Interest for the IOLTA program is generated only on those funds that would not have been substantial enough or held long enough to produce interest in excess of bank charges and administrative costs. Trust account funds which are sufficient to return income to the client may be put in separate interest-bearing accounts by the lawyer using the client's Tax I.D. number or Social Security number.
Financial institutions are not mandated by the IOLTA rule to participate. Approval to hold attorney trust funds is automatic provided the financial institution files an agreement with the Supreme Court to report overdrafts to the Office of Attorney Ethics and to cooperate with the IOLTA program. If an institution chooses not to participate, then attorneys with trust accounts at that financial institution would have to transfer those accounts to institutions that do participate in the IOLTA program. Virtually every community has a financial institution that offers IOLTA accounts.

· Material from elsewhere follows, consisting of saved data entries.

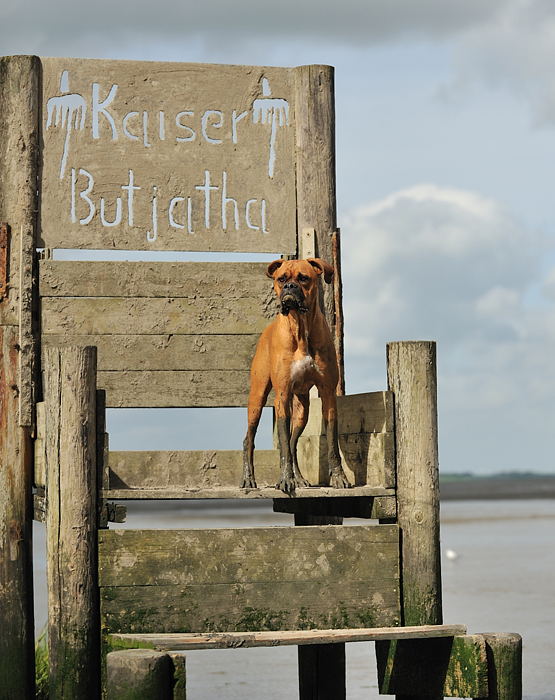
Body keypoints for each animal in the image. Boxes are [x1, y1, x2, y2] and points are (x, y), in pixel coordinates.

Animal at [240, 258, 352, 492]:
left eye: (303, 278)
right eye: (281, 279)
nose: (289, 287)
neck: (301, 327)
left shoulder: (328, 394)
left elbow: (331, 442)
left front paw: (339, 477)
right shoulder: (282, 395)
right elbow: (282, 440)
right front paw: (285, 479)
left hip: (302, 410)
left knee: (292, 442)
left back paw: (299, 478)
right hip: (257, 399)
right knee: (249, 439)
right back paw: (248, 479)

There are no tax consequences for the client or the attorney because of IOLTA participation. The IOLTA Fund of the Bar of New Jersey has an Internal Revenue Service ruling stating that interest earned on IOLTA trust accounts and remitted by the Bank are not taxable to the client or to the attorney. The attorney is not required to prepare or file IRS 1099 forms, and neither the client nor the attorney is named as a recipient on any 1099 form. The ruling also provides that the IOLTA Fund is exempt from Federal income tax.
Normal bank service charges are paid from the interest earned by the IOLTA accounts. Check printing charges, wire transfer fees, cashier's checks, cash management services and overdraft costs are not considered normal service charges by IOLTA and are not paid by IOLTA. Each account holder should make arrangements with the financial institution regarding these costs.

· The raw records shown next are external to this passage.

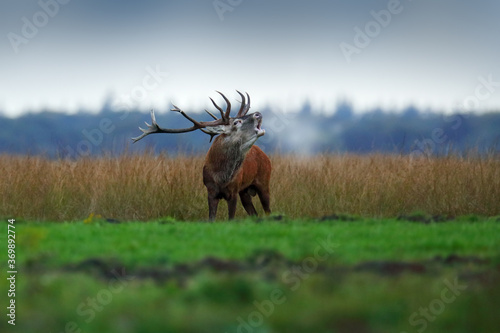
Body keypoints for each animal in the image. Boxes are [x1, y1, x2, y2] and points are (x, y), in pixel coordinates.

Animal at [132, 91, 270, 220]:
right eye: (236, 122)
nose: (257, 113)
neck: (221, 177)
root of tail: (263, 154)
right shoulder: (211, 191)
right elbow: (211, 219)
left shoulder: (234, 191)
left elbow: (231, 218)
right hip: (245, 191)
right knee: (254, 213)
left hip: (264, 182)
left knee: (268, 211)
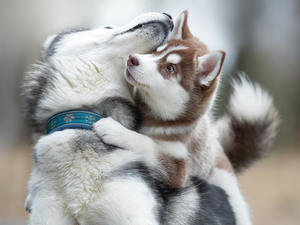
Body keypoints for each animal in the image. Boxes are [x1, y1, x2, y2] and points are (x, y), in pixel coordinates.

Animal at [93, 10, 278, 225]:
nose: (132, 59)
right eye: (158, 51)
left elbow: (147, 144)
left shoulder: (179, 170)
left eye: (170, 69)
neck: (157, 118)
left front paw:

A "low-balance" account category has been established to accommodate those attorneys who make infrequent deposits to their trust accounts. Usually, trust accounts of new sole practitioners (and usually those of part-time and occasional practitioners) fall into IOLTA's "low balance" category. These trust accounts remain non-interest bearing. The IOLTA Fund trustees reserve the right to exempt from active IOLTA participation those trust accounts with small balances that will cost the IOLTA fund more in service charges than will be generated in interest by the account.

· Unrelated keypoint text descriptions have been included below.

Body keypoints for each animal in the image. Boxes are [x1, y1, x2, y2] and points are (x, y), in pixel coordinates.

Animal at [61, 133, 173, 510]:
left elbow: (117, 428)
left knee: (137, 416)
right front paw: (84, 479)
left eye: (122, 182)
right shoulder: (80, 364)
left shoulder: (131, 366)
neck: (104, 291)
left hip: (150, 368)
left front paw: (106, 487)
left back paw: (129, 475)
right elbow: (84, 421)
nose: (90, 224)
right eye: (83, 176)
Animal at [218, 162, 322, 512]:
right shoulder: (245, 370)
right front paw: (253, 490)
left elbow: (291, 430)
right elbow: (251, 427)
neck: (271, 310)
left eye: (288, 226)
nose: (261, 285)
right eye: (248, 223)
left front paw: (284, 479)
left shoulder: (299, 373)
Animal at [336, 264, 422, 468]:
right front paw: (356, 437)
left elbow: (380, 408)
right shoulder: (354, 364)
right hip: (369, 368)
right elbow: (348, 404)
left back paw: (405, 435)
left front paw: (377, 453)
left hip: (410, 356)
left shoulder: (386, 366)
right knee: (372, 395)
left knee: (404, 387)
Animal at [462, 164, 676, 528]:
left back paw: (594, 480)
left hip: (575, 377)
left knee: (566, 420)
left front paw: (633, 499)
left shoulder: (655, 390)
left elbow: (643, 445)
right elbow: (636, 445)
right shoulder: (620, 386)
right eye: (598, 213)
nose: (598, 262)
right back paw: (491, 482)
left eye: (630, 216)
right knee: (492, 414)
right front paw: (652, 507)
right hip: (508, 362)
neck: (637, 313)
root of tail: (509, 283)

IOLTA programs are currently operating in fifty states, the District of Columbia, Canada, Australia and elsewhere. There are forty-two states with mandatory programs including New Jersey, Connecticut, Maryland, New York, and Pennsylvania.
There are three ways for an attorney or law firm to comply with IOLTA requirements: create a new non-interest bearing trust account, convert an existing non-interest bearing trust account and/or register all attorney trust accounts annually with the Fund. The banks and the IOLTA staff are responsible for administrative and reporting functions.
Registration forms will be mailed to you or your firm in December. Complete them and return them to us by February 1. If you are just starting a practice, or have changed firms or your bank, then you must supply your new trust account information as soon as you can.